**Extracted entries**

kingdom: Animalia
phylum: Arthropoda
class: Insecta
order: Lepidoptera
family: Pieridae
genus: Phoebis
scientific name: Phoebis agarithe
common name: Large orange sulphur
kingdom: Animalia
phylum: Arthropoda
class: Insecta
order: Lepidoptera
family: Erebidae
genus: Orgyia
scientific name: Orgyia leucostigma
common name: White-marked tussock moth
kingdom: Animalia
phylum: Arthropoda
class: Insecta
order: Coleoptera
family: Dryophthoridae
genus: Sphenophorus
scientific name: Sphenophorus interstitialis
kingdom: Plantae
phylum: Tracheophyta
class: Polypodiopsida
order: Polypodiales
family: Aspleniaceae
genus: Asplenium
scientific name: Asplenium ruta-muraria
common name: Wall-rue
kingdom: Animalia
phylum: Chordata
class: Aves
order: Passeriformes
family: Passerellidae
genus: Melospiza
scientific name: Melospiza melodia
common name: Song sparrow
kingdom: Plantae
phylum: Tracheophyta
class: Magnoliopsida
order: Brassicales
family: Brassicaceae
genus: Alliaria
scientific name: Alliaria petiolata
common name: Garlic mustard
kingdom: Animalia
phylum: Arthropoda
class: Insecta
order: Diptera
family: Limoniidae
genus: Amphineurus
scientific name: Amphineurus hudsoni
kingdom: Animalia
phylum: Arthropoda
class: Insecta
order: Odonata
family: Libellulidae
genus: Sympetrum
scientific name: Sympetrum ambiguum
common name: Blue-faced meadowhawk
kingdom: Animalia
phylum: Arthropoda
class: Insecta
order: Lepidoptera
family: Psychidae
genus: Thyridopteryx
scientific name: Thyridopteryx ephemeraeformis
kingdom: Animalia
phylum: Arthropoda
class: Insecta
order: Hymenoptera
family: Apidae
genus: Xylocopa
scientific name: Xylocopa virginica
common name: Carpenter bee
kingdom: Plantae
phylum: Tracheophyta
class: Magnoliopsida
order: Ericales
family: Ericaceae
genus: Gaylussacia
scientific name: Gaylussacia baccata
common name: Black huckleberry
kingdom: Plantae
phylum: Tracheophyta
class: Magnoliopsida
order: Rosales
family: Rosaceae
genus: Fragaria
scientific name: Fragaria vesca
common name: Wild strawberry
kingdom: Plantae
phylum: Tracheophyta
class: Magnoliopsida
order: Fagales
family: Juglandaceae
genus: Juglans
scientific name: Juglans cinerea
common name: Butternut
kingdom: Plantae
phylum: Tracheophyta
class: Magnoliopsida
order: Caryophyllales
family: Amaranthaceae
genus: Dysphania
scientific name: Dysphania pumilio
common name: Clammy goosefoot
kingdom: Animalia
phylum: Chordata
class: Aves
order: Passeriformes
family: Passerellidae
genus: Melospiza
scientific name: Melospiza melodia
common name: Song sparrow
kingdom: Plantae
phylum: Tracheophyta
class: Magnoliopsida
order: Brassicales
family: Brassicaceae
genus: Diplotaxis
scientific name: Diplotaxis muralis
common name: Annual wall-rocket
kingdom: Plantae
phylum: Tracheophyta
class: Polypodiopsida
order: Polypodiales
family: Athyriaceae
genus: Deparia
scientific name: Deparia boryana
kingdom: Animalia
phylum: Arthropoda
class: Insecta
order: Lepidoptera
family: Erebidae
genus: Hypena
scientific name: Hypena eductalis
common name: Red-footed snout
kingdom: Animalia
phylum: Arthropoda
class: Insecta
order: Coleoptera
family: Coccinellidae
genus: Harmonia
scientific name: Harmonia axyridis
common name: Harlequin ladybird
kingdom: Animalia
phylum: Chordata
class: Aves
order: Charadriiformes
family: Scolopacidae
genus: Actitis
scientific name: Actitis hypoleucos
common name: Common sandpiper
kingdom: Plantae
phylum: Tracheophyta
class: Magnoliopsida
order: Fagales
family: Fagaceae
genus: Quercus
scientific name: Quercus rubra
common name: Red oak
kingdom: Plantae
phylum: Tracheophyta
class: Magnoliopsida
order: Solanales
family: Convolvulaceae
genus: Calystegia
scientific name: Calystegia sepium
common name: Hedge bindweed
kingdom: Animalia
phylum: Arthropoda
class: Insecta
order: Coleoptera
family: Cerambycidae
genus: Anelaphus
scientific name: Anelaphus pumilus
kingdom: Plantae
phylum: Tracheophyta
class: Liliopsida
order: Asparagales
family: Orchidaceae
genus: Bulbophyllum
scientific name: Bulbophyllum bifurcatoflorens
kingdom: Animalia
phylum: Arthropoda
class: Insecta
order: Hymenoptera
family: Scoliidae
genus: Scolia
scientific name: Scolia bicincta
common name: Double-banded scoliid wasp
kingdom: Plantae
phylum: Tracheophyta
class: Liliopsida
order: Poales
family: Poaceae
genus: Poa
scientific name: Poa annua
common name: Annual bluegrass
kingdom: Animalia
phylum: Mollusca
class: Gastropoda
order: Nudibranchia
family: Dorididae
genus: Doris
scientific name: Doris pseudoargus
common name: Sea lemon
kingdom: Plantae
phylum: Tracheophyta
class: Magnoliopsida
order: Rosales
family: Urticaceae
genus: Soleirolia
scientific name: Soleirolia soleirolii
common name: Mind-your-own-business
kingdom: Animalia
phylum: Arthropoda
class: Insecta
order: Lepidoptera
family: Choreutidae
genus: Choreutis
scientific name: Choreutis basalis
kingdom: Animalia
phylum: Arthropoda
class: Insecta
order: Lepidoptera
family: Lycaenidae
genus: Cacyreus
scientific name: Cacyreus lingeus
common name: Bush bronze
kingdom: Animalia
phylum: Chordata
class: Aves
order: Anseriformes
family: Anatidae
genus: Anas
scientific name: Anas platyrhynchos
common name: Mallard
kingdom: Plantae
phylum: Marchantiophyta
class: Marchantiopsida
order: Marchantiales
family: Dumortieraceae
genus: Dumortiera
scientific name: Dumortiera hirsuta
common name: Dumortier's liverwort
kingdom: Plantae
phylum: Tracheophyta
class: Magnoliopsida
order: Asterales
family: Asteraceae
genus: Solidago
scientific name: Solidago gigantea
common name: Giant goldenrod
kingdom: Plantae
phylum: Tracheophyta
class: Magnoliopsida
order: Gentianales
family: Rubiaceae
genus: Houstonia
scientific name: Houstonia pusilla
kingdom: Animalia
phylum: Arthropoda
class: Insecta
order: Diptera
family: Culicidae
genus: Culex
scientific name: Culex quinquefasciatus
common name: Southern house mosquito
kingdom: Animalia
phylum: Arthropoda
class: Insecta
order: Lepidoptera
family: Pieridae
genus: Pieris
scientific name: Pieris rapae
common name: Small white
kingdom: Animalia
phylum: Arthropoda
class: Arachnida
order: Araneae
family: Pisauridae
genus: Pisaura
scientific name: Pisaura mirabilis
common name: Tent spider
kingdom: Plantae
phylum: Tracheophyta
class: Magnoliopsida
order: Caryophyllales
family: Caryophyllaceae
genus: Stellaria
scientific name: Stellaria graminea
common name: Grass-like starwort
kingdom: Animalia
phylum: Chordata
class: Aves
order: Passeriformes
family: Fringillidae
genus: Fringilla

**Task description**
Reproduce every line of all the rows above without changing anything.

**Output for this exercise**
kingdom: Animalia
phylum: Arthropoda
class: Insecta
order: Lepidoptera
family: Pieridae
genus: Phoebis
scientific name: Phoebis agarithe
common name: Large orange sulphur
kingdom: Animalia
phylum: Arthropoda
class: Insecta
order: Lepidoptera
family: Erebidae
genus: Orgyia
scientific name: Orgyia leucostigma
common name: White-marked tussock moth
kingdom: Animalia
phylum: Arthropoda
class: Insecta
order: Coleoptera
family: Dryophthoridae
genus: Sphenophorus
scientific name: Sphenophorus interstitialis
kingdom: Plantae
phylum: Tracheophyta
class: Polypodiopsida
order: Polypodiales
family: Aspleniaceae
genus: Asplenium
scientific name: Asplenium ruta-muraria
common name: Wall-rue
kingdom: Animalia
phylum: Chordata
class: Aves
order: Passeriformes
family: Passerellidae
genus: Melospiza
scientific name: Melospiza melodia
common name: Song sparrow
kingdom: Plantae
phylum: Tracheophyta
class: Magnoliopsida
order: Brassicales
family: Brassicaceae
genus: Alliaria
scientific name: Alliaria petiolata
common name: Garlic mustard
kingdom: Animalia
phylum: Arthropoda
class: Insecta
order: Diptera
family: Limoniidae
genus: Amphineurus
scientific name: Amphineurus hudsoni
kingdom: Animalia
phylum: Arthropoda
class: Insecta
order: Odonata
family: Libellulidae
genus: Sympetrum
scientific name: Sympetrum ambiguum
common name: Blue-faced meadowhawk
kingdom: Animalia
phylum: Arthropoda
class: Insecta
order: Lepidoptera
family: Psychidae
genus: Thyridopteryx
scientific name: Thyridopteryx ephemeraeformis
kingdom: Animalia
phylum: Arthropoda
class: Insecta
order: Hymenoptera
family: Apidae
genus: Xylocopa
scientific name: Xylocopa virginica
common name: Carpenter bee
kingdom: Plantae
phylum: Tracheophyta
class: Magnoliopsida
order: Ericales
family: Ericaceae
genus: Gaylussacia
scientific name: Gaylussacia baccata
common name: Black huckleberry
kingdom: Plantae
phylum: Tracheophyta
class: Magnoliopsida
order: Rosales
family: Rosaceae
genus: Fragaria
scientific name: Fragaria vesca
common name: Wild strawberry
kingdom: Plantae
phylum: Tracheophyta
class: Magnoliopsida
order: Fagales
family: Juglandaceae
genus: Juglans
scientific name: Juglans cinerea
common name: Butternut
kingdom: Plantae
phylum: Tracheophyta
class: Magnoliopsida
order: Caryophyllales
family: Amaranthaceae
genus: Dysphania
scientific name: Dysphania pumilio
common name: Clammy goosefoot
kingdom: Animalia
phylum: Chordata
class: Aves
order: Passeriformes
family: Passerellidae
genus: Melospiza
scientific name: Melospiza melodia
common name: Song sparrow
kingdom: Plantae
phylum: Tracheophyta
class: Magnoliopsida
order: Brassicales
family: Brassicaceae
genus: Diplotaxis
scientific name: Diplotaxis muralis
common name: Annual wall-rocket
kingdom: Plantae
phylum: Tracheophyta
class: Polypodiopsida
order: Polypodiales
family: Athyriaceae
genus: Deparia
scientific name: Deparia boryana
kingdom: Animalia
phylum: Arthropoda
class: Insecta
order: Lepidoptera
family: Erebidae
genus: Hypena
scientific name: Hypena eductalis
common name: Red-footed snout
kingdom: Animalia
phylum: Arthropoda
class: Insecta
order: Coleoptera
family: Coccinellidae
genus: Harmonia
scientific name: Harmonia axyridis
common name: Harlequin ladybird
kingdom: Animalia
phylum: Chordata
class: Aves
order: Charadriiformes
family: Scolopacidae
genus: Actitis
scientific name: Actitis hypoleucos
common name: Common sandpiper
kingdom: Plantae
phylum: Tracheophyta
class: Magnoliopsida
order: Fagales
family: Fagaceae
genus: Quercus
scientific name: Quercus rubra
common name: Red oak
kingdom: Plantae
phylum: Tracheophyta
class: Magnoliopsida
order: Solanales
family: Convolvulaceae
genus: Calystegia
scientific name: Calystegia sepium
common name: Hedge bindweed
kingdom: Animalia
phylum: Arthropoda
class: Insecta
order: Coleoptera
family: Cerambycidae
genus: Anelaphus
scientific name: Anelaphus pumilus
kingdom: Plantae
phylum: Tracheophyta
class: Liliopsida
order: Asparagales
family: Orchidaceae
genus: Bulbophyllum
scientific name: Bulbophyllum bifurcatoflorens
kingdom: Animalia
phylum: Arthropoda
class: Insecta
order: Hymenoptera
family: Scoliidae
genus: Scolia
scientific name: Scolia bicincta
common name: Double-banded scoliid wasp
kingdom: Plantae
phylum: Tracheophyta
class: Liliopsida
order: Poales
family: Poaceae
genus: Poa
scientific name: Poa annua
common name: Annual bluegrass
kingdom: Animalia
phylum: Mollusca
class: Gastropoda
order: Nudibranchia
family: Dorididae
genus: Doris
scientific name: Doris pseudoargus
common name: Sea lemon
kingdom: Plantae
phylum: Tracheophyta
class: Magnoliopsida
order: Rosales
family: Urticaceae
genus: Soleirolia
scientific name: Soleirolia soleirolii
common name: Mind-your-own-business
kingdom: Animalia
phylum: Arthropoda
class: Insecta
order: Lepidoptera
family: Choreutidae
genus: Choreutis
scientific name: Choreutis basalis
kingdom: Animalia
phylum: Arthropoda
class: Insecta
order: Lepidoptera
family: Lycaenidae
genus: Cacyreus
scientific name: Cacyreus lingeus
common name: Bush bronze
kingdom: Animalia
phylum: Chordata
class: Aves
order: Anseriformes
family: Anatidae
genus: Anas
scientific name: Anas platyrhynchos
common name: Mallard
kingdom: Plantae
phylum: Marchantiophyta
class: Marchantiopsida
order: Marchantiales
family: Dumortieraceae
genus: Dumortiera
scientific name: Dumortiera hirsuta
common name: Dumortier's liverwort
kingdom: Plantae
phylum: Tracheophyta
class: Magnoliopsida
order: Asterales
family: Asteraceae
genus: Solidago
scientific name: Solidago gigantea
common name: Giant goldenrod
kingdom: Plantae
phylum: Tracheophyta
class: Magnoliopsida
order: Gentianales
family: Rubiaceae
genus: Houstonia
scientific name: Houstonia pusilla
kingdom: Animalia
phylum: Arthropoda
class: Insecta
order: Diptera
family: Culicidae
genus: Culex
scientific name: Culex quinquefasciatus
common name: Southern house mosquito
kingdom: Animalia
phylum: Arthropoda
class: Insecta
order: Lepidoptera
family: Pieridae
genus: Pieris
scientific name: Pieris rapae
common name: Small white
kingdom: Animalia
phylum: Arthropoda
class: Arachnida
order: Araneae
family: Pisauridae
genus: Pisaura
scientific name: Pisaura mirabilis
common name: Tent spider
kingdom: Plantae
phylum: Tracheophyta
class: Magnoliopsida
order: Caryophyllales
family: Caryophyllaceae
genus: Stellaria
scientific name: Stellaria graminea
common name: Grass-like starwort
kingdom: Animalia
phylum: Chordata
class: Aves
order: Passeriformes
family: Fringillidae
genus: Fringilla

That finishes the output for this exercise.